Text under study START

Friday, July 04, 2014

A Children's Crusade?

In the year 1212, a boy from Cologne, Nicholas, claimed that a vision of Jesus showed him that children could succeed, where their elders had failed, in relieving the Holy Land from the rule of infidels. The expedition ultimately ended disgracefully, with a large number of children being captured and sold into Egyptian slavery, and is now remembered as among the most embarrassing events of the Crusades, a sort of recognition that sets the bar unfortunately high.

The details of the Children's Crusade are sketchy, and some historians even question whether it actually occurred, but the story is indicative of what can happen when a large portion of the church internalizes the insecurities of an age, leading them to act in a thoroughly unchristian manner, and sometimes claiming the authority of religion while doing so.

All of which brings me to a modern crusade against children who have found their way in massive numbers, most often unaccompanied by adults, into the southern region of the United States. Knowledgeable accounts suggest that most have fled from frightening conditions in three Central American counties -- El Salvador, Guatemala, and Honduras. While federal officials try to figure out what to do about this massive influx of young, huddled masses who often need medical care and reassurance after enduring terrifying circumstances, many of those who compose the coalition of "social conservatives" railing in favor of "family values" know exactly what should be done: get them out of here -- now.

It seems that these children, rather than being regarded as children, have become the latest props representing a cause. This is not a humanitarian cause. It is an immigration debate.

Text under study END
Extracted entries START

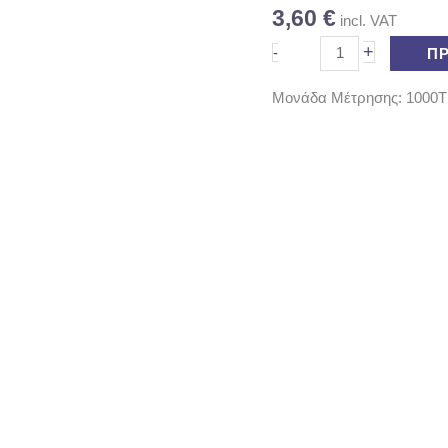
3,60
€
incl. VAT
+
-
Π
Μονάδα Μέτρησης: 1000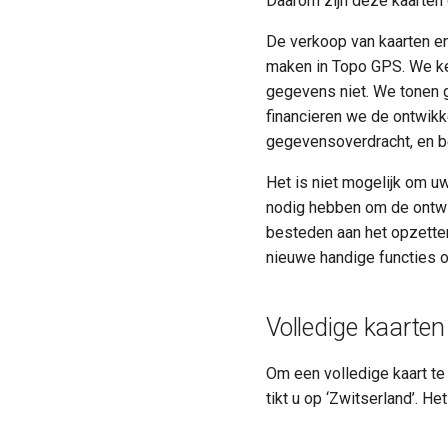
Daarom zijn deze kaarten 
De verkoop van kaarten en
maken in Topo GPS. We ke
gegevens niet. We tonen g
financieren we de ontwikk
gegevensoverdracht, en be
Het is niet mogelijk om 
nodig hebben om de ontwik
besteden aan het opzette
nieuwe handige functies o
Volledige kaarte
Om een volledige kaart te
tikt u op ‘Zwitserland’. 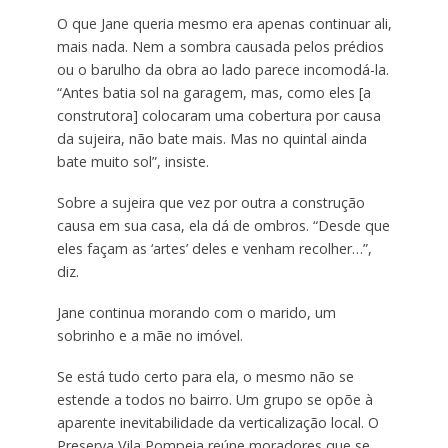
O que Jane queria mesmo era apenas continuar ali,
mais nada. Nem a sombra causada pelos prédios
ou o barulho da obra ao lado parece incomodá-la.
“Antes batia sol na garagem, mas, como eles [a
construtora] colocaram uma cobertura por causa
da sujeira, não bate mais. Mas no quintal ainda
bate muito sol”, insiste.
Sobre a sujeira que vez por outra a construção
causa em sua casa, ela dá de ombros. “Desde que
eles façam as ‘artes’ deles e venham recolher…”,
diz.
Jane continua morando com o marido, um
sobrinho e a mãe no imóvel.
Se está tudo certo para ela, o mesmo não se
estende a todos no bairro. Um grupo se opõe à
aparente inevitabilidade da verticalização local. O
Preserva Vila Pompeia reúne moradores que se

Extracted entries END

**Work order 1:**
Answer these questions about the post on the Children's Crusade:
(a) What city was the boy Nicholas from?
(b) What happened to a large number of the children on his expedition?
(c) In the final paragraph, what does the post call the cause that the children have come to represent, in place of a humanitarian one?
**Work order 2:**
Repeat the part of the post on the Children's Crusade between "The details of" and "while doing so.", inclusive.

**Exercise solution 1:**
(a) Cologne.
(b) They were captured and sold into Egyptian slavery.
(c) An immigration debate.

**Exercise solution 2:**
The details of the Children's Crusade are sketchy, and some historians even question whether it actually occurred, but the story is indicative of what can happen when a large portion of the church internalizes the insecurities of an age, leading them to act in a thoroughly unchristian manner, and sometimes claiming the authority of religion while doing so.